## Exercise details
Give back exactly the stretch of data below from the line holding "right wrist: (452, 233)" through the line holding "right ankle: (227, 439)", both ends included, and leave the remaining lines out.

## Task inputs
BEGIN

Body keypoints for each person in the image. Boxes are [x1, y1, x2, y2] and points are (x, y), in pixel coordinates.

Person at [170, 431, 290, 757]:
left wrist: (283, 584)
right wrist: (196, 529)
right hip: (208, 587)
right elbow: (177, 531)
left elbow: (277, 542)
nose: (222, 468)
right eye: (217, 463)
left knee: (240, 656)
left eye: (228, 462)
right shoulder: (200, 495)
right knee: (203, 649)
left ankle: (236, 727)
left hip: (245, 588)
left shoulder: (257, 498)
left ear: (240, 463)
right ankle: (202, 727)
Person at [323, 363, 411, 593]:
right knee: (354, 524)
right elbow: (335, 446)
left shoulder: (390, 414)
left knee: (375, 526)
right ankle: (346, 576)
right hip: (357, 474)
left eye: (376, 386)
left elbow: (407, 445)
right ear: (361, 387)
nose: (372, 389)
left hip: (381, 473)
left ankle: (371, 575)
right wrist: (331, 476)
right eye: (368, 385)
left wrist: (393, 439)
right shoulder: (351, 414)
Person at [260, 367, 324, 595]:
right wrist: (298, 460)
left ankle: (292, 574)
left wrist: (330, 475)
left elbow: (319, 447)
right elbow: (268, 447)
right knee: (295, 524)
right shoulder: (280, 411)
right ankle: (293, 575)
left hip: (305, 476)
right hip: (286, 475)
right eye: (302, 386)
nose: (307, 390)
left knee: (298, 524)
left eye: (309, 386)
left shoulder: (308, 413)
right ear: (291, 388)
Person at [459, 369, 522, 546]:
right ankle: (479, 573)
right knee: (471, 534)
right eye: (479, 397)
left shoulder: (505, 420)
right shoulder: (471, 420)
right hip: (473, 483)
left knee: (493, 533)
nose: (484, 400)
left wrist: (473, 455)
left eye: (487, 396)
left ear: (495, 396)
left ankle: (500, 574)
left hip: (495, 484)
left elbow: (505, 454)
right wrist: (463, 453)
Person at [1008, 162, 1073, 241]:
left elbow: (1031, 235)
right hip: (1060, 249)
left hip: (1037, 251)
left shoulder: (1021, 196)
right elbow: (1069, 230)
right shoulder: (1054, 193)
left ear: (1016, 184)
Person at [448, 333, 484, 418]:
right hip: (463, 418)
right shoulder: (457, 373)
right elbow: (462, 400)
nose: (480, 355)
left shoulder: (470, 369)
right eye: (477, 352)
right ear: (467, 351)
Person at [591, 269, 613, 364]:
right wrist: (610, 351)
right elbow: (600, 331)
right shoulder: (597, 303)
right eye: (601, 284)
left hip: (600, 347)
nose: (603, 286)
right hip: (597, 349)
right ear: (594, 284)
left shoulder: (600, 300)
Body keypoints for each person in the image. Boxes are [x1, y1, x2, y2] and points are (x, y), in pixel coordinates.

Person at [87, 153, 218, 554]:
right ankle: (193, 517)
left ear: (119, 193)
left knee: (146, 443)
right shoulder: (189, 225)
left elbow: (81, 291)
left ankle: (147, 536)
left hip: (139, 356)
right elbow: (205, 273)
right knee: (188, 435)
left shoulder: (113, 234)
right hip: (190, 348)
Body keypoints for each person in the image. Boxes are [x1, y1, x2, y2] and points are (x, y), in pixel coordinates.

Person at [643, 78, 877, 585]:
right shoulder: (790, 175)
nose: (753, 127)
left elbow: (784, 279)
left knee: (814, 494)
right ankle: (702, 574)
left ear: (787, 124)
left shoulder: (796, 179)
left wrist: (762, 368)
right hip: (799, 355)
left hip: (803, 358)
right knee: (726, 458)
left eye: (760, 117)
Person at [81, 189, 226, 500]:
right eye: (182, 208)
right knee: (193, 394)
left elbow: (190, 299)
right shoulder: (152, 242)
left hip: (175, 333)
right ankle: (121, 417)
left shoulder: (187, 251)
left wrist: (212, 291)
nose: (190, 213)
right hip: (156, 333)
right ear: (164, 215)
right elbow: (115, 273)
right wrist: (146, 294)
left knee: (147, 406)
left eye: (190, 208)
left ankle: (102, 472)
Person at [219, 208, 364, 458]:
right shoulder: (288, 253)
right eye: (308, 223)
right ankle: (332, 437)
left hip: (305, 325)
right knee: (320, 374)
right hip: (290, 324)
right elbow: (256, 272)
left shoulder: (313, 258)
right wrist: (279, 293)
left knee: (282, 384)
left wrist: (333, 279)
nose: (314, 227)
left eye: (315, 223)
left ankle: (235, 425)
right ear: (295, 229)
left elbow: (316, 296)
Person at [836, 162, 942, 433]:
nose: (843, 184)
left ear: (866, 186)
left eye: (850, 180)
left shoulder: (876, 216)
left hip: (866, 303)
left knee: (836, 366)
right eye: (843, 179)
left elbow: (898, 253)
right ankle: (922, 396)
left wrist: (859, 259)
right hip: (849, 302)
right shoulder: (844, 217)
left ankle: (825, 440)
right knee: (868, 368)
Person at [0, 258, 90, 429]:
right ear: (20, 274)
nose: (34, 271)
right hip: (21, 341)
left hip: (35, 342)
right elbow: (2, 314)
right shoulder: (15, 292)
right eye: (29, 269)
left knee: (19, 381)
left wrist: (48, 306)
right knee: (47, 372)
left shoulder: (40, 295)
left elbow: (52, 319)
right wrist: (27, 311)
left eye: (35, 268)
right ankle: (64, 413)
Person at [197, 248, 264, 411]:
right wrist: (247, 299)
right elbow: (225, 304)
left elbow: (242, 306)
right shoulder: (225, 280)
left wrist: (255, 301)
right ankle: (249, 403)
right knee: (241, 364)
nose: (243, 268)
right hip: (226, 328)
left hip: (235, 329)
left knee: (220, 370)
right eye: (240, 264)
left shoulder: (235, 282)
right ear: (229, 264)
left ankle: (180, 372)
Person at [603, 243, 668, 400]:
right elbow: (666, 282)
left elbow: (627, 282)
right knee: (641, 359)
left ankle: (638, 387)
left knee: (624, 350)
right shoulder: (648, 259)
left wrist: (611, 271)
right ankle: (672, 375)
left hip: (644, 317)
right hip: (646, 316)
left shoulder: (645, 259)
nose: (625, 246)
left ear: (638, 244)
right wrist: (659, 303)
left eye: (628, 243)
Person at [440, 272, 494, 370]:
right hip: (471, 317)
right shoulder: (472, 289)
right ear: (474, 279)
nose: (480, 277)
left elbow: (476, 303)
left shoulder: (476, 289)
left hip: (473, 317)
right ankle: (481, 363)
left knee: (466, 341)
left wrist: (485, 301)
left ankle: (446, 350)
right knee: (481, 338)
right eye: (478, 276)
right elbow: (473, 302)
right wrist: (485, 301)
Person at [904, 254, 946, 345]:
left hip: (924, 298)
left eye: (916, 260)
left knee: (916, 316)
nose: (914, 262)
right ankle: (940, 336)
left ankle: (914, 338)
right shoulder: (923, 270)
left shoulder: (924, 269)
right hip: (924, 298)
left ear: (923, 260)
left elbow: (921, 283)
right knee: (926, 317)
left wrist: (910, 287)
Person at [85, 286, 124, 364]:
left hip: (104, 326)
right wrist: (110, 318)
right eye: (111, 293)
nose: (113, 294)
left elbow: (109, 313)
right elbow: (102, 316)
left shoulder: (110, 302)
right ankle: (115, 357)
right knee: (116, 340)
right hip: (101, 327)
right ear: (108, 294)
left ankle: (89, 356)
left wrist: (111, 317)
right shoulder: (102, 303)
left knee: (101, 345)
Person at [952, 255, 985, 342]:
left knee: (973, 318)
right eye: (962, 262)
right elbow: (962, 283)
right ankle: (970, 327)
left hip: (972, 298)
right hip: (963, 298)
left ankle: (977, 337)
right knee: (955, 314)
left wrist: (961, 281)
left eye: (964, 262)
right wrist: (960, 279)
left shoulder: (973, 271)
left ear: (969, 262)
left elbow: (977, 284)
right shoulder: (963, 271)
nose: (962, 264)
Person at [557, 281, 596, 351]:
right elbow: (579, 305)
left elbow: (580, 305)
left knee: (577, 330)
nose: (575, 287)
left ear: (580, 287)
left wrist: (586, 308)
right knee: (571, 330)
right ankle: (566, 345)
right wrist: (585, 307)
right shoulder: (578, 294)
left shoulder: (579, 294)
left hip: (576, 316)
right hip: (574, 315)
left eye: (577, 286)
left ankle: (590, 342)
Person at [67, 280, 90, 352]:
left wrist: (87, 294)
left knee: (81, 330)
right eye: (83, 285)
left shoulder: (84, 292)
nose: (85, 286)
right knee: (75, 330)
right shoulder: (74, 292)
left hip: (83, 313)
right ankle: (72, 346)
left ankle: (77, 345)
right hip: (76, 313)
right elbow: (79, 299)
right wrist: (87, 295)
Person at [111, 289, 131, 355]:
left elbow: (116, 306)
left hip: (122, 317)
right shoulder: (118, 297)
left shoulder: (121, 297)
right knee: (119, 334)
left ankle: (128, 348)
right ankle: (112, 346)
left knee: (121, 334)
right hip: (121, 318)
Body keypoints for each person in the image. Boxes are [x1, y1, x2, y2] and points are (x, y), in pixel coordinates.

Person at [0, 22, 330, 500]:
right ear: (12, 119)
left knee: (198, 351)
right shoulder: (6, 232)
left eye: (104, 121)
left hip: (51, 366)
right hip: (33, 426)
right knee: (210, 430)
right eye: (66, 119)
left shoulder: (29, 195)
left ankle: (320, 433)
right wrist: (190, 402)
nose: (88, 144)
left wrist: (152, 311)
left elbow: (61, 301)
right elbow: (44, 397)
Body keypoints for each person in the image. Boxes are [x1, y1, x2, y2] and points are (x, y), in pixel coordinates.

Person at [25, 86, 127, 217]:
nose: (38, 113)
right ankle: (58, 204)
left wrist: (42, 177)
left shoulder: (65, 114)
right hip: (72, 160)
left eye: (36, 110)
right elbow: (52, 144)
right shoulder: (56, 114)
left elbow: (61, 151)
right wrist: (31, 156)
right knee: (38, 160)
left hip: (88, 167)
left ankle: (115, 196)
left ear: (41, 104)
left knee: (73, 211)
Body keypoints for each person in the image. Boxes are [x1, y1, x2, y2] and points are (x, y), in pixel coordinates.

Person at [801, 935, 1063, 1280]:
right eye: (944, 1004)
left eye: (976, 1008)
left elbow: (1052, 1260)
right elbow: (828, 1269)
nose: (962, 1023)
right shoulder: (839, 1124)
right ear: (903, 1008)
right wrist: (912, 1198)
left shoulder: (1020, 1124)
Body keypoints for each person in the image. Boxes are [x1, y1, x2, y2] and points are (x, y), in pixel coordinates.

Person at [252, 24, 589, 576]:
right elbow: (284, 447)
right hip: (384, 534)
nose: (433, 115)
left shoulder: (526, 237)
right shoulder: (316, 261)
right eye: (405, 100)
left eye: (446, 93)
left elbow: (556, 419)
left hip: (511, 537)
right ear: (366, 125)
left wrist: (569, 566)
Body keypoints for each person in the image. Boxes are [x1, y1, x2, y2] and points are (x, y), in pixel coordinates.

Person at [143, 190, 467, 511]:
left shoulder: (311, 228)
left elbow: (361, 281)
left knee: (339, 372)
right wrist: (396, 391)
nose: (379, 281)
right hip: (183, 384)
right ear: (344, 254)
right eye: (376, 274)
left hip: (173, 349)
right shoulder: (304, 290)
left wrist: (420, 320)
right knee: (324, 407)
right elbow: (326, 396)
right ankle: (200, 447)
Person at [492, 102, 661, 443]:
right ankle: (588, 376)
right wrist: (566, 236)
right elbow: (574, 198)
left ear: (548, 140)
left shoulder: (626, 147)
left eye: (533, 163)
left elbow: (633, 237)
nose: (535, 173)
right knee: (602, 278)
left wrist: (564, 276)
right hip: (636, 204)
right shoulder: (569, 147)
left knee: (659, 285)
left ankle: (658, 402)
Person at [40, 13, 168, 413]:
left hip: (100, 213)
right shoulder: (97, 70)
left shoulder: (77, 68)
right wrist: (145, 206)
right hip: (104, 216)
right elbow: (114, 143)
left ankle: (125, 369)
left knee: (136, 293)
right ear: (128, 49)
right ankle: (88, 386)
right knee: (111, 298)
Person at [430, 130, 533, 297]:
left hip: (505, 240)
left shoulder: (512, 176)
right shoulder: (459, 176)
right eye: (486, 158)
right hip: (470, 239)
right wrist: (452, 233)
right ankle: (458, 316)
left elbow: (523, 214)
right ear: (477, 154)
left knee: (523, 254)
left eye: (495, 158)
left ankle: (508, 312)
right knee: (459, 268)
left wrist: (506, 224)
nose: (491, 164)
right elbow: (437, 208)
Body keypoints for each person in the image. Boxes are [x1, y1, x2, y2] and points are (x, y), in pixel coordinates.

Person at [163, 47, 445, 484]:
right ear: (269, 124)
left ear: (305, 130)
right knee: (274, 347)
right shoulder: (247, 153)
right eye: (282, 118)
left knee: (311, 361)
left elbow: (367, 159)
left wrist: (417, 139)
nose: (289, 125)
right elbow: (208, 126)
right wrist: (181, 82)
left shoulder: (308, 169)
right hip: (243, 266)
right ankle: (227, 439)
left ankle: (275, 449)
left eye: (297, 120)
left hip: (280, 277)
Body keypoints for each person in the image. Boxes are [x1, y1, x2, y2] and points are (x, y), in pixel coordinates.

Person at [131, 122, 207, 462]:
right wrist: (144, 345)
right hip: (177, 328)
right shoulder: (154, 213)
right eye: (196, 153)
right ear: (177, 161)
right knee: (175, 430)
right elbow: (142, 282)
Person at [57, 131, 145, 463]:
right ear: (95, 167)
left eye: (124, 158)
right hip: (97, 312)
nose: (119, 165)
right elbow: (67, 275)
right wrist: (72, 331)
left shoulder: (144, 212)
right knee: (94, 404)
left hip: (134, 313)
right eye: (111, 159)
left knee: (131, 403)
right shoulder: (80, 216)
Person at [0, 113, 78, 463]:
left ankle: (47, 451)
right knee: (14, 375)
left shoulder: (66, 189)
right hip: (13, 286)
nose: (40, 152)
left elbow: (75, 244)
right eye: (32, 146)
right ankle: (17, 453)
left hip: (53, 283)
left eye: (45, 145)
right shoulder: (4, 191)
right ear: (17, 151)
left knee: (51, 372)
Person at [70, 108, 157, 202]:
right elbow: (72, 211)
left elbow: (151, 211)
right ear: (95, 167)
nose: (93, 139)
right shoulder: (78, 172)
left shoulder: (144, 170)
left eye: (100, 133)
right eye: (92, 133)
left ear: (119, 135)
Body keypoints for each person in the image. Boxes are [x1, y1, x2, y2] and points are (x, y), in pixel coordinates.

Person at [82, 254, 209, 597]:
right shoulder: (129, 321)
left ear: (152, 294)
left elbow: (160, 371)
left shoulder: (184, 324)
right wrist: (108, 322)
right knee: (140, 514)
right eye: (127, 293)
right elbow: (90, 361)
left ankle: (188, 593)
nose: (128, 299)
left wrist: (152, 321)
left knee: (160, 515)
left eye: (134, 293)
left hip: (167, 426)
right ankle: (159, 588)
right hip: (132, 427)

END

## Task result
right wrist: (452, 233)
right ankle: (458, 316)
left elbow: (523, 214)
right ear: (477, 154)
left knee: (523, 254)
left eye: (495, 158)
left ankle: (508, 312)
right knee: (459, 268)
left wrist: (506, 224)
nose: (491, 164)
right elbow: (437, 208)
Body keypoints for each person in the image. Boxes are [x1, y1, x2, y2] and points are (x, y), in pixel coordinates.

Person at [163, 47, 445, 484]:
right ear: (269, 124)
left ear: (305, 130)
right knee: (274, 347)
right shoulder: (247, 153)
right eye: (282, 118)
left knee: (311, 361)
left elbow: (367, 159)
left wrist: (417, 139)
nose: (289, 125)
right elbow: (208, 126)
right wrist: (181, 82)
left shoulder: (308, 169)
right hip: (243, 266)
right ankle: (227, 439)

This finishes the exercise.